• [WORK REQUIRED]
The word "size" marks the lines to find; copy every such line from the data below.

• [AVAILABLE DATA]
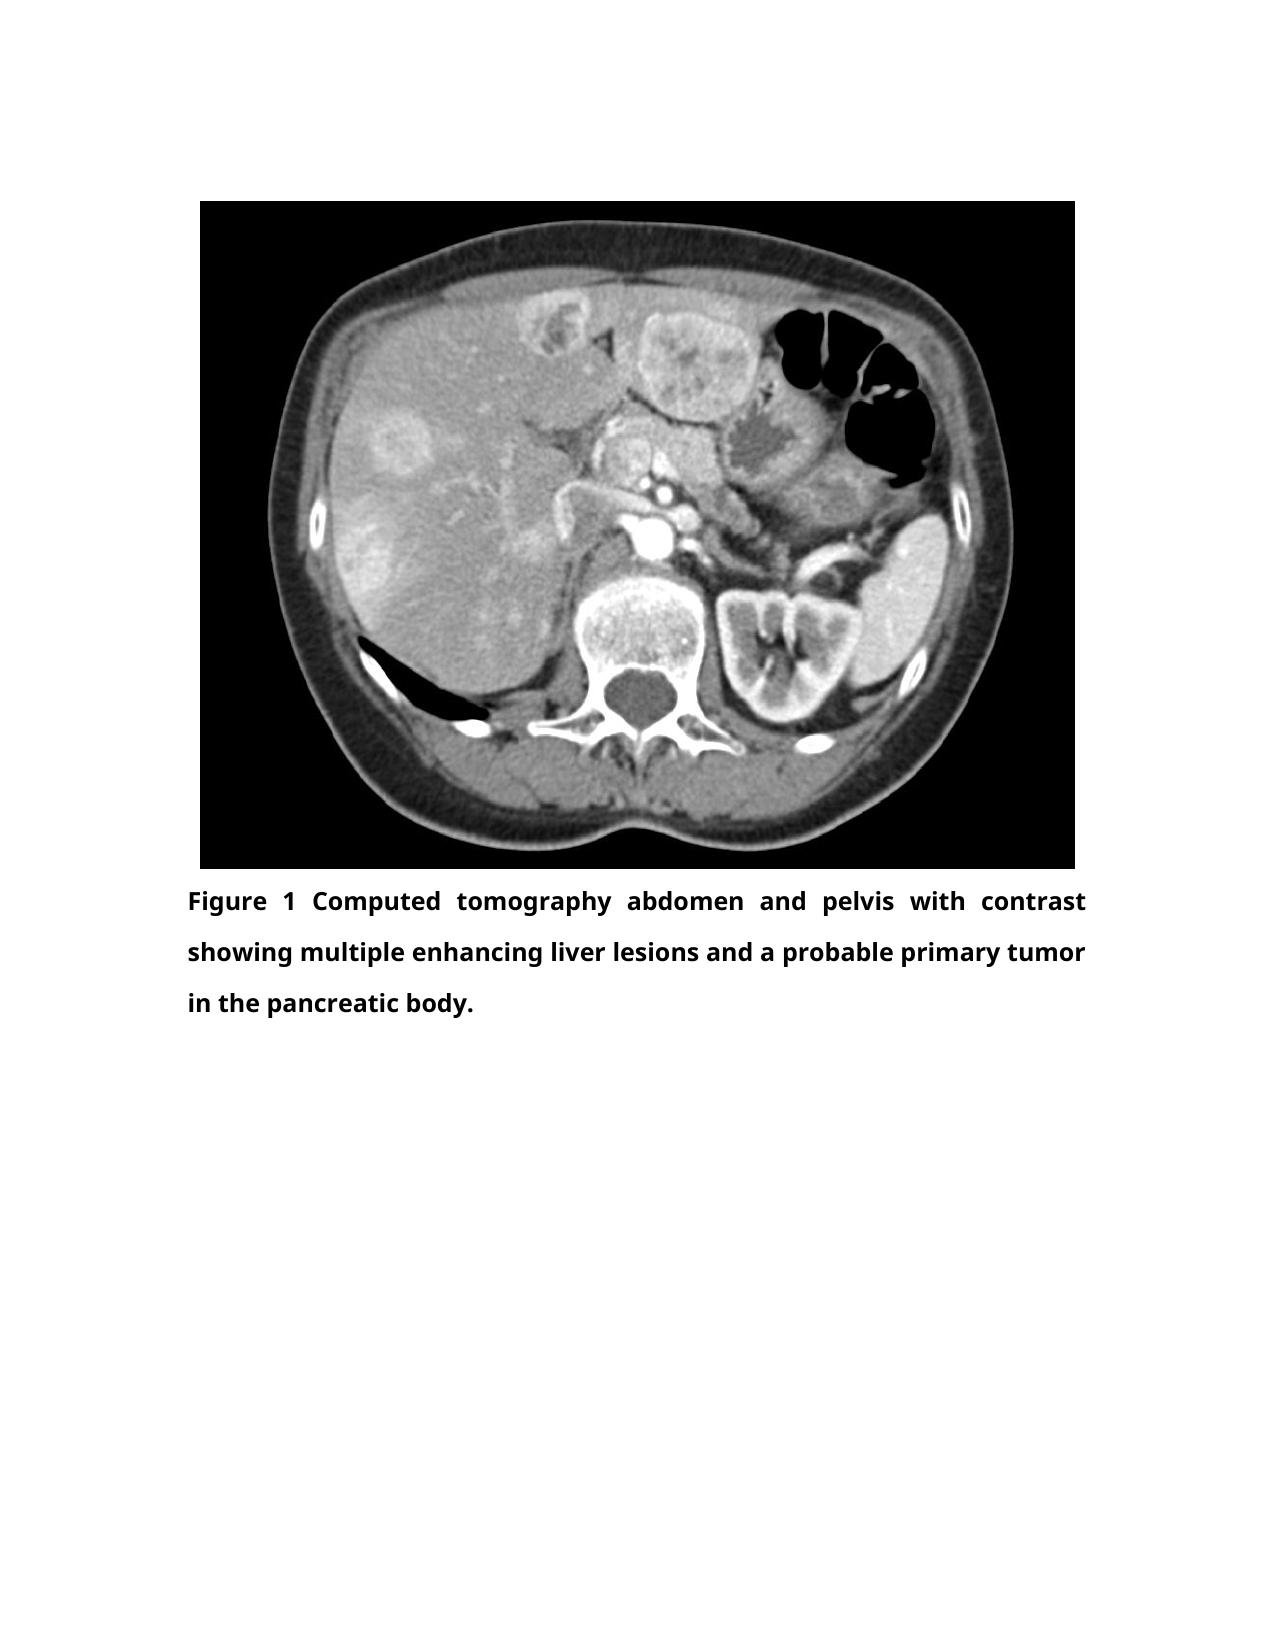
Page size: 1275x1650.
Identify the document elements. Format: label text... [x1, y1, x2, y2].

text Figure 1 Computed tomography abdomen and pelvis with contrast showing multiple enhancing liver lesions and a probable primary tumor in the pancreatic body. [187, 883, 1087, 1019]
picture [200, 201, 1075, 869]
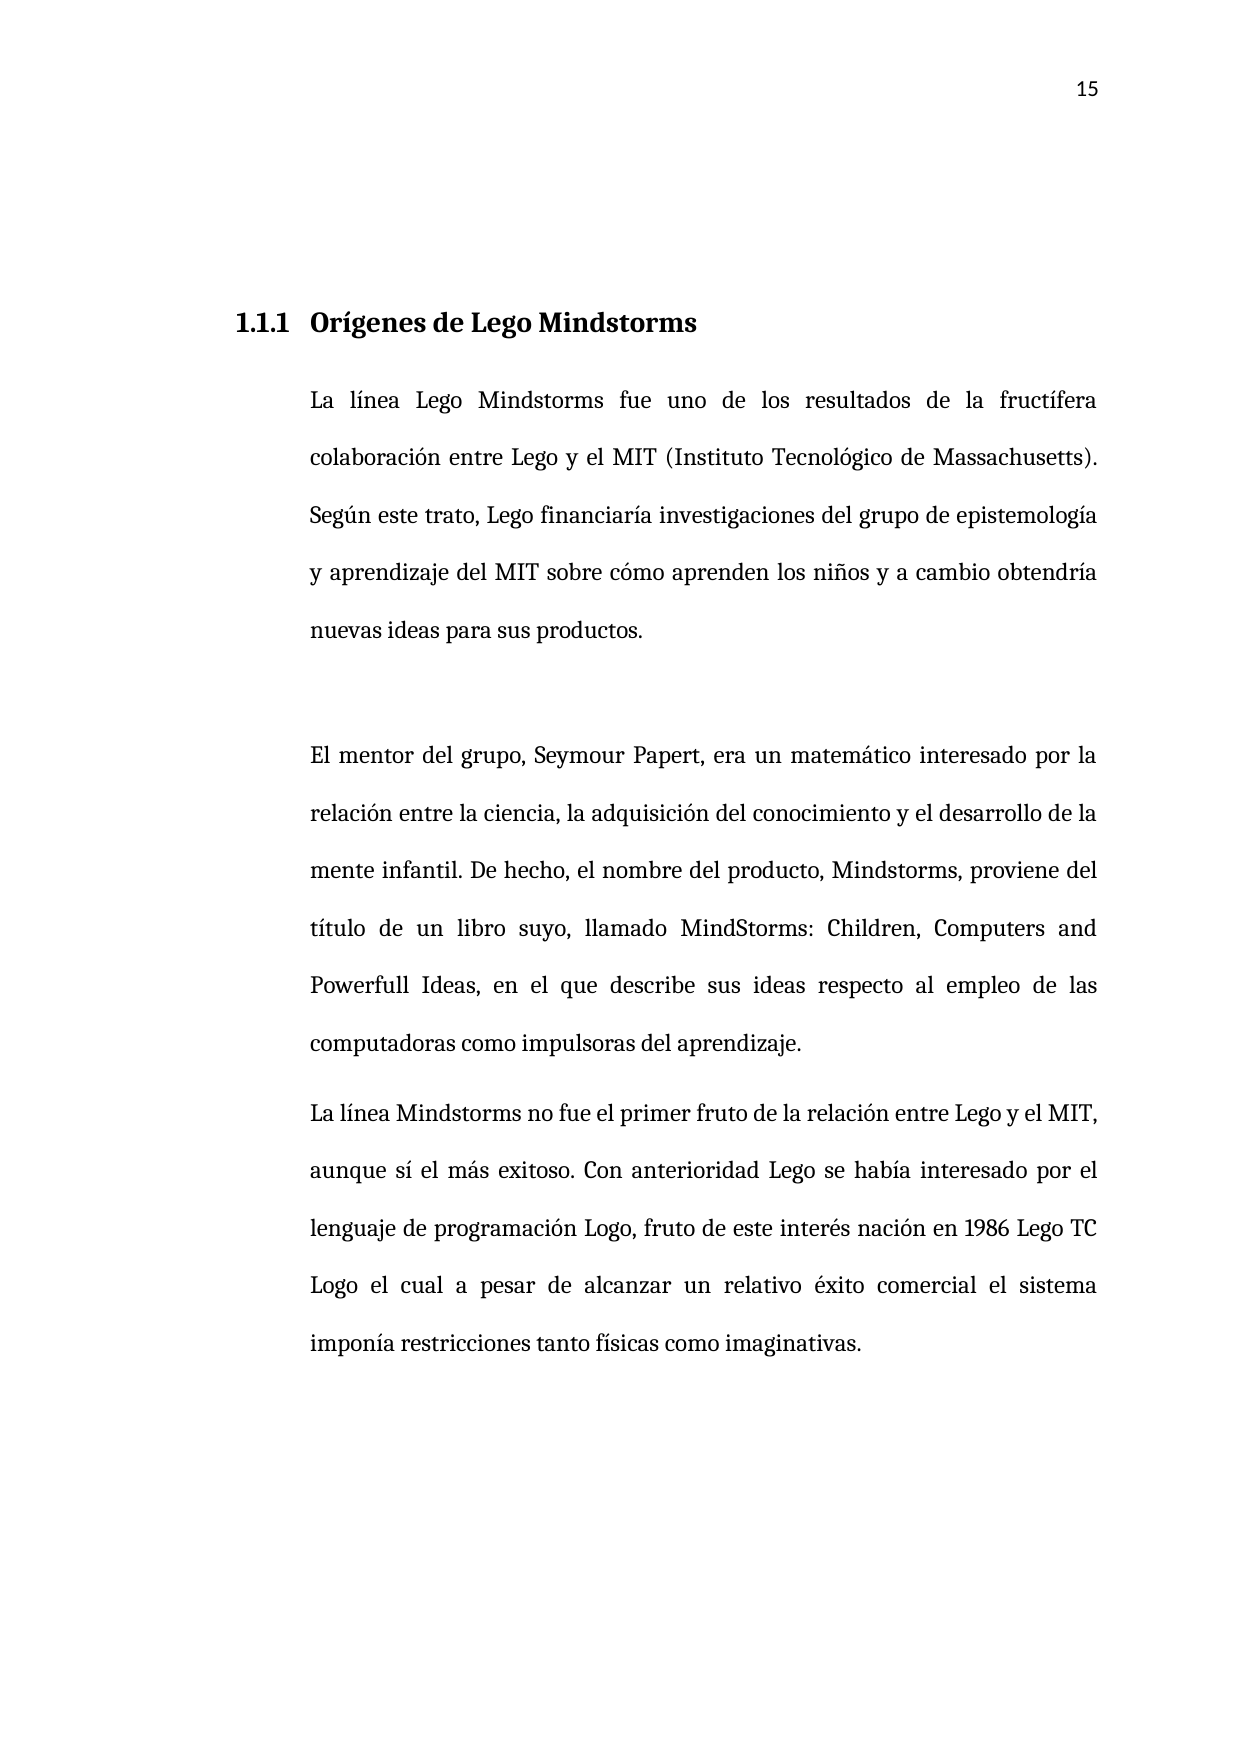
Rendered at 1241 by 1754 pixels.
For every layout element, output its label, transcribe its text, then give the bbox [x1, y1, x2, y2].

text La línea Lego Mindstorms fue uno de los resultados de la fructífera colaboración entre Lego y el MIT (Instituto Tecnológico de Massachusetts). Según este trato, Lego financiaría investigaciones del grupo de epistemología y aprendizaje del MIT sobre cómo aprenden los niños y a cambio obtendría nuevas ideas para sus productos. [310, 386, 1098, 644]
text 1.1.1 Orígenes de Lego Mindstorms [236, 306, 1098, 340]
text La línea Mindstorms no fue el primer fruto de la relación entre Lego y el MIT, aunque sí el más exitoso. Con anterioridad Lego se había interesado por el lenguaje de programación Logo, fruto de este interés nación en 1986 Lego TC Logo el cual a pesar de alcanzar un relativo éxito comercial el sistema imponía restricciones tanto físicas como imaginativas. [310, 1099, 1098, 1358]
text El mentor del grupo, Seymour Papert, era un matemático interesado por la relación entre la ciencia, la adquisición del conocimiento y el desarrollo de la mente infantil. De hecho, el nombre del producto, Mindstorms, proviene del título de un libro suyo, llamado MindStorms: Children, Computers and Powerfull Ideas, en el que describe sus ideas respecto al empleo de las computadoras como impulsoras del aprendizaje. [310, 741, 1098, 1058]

* * *

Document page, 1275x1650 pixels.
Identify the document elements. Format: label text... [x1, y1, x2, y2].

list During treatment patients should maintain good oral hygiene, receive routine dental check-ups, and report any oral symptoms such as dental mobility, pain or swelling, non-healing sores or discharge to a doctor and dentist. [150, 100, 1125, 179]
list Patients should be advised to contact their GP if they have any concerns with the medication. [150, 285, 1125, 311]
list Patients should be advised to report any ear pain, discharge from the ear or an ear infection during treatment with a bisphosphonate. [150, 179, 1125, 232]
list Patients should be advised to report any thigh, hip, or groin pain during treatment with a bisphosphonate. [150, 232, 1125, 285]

* * *

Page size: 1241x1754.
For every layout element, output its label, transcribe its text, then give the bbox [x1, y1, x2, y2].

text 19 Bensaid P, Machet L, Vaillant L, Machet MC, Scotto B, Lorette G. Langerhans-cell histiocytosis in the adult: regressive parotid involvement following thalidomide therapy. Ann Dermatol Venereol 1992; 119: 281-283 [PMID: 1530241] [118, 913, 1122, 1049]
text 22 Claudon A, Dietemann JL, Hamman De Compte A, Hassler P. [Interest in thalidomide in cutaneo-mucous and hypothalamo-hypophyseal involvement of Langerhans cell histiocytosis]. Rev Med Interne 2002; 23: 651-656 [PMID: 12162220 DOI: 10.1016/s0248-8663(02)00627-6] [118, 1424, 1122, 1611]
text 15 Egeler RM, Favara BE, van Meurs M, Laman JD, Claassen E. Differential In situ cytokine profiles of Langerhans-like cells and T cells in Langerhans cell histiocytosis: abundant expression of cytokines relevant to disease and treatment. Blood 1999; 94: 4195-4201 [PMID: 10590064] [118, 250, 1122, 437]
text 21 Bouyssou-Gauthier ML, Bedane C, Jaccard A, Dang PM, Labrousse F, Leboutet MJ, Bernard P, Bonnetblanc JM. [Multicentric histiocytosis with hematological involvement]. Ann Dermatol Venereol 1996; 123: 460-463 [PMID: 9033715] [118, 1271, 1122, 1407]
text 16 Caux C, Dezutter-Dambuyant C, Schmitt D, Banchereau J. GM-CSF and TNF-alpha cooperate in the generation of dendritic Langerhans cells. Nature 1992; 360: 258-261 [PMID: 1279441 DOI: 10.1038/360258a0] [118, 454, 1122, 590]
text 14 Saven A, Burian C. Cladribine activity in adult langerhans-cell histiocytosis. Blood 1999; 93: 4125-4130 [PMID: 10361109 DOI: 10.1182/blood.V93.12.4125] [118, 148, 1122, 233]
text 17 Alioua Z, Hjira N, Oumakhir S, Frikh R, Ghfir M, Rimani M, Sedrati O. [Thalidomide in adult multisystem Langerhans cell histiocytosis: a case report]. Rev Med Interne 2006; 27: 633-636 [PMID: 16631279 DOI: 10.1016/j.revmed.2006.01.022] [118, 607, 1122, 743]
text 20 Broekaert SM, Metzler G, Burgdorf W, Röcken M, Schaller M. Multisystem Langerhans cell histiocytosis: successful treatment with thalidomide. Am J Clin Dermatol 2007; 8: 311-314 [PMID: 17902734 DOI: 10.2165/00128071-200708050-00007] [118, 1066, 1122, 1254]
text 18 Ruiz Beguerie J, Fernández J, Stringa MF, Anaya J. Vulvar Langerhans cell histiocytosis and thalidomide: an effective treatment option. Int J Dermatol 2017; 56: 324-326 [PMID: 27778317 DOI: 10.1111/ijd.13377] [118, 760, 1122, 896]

• [RESPONSE]
Page size: 1275x1650.
Page size: 1241x1754.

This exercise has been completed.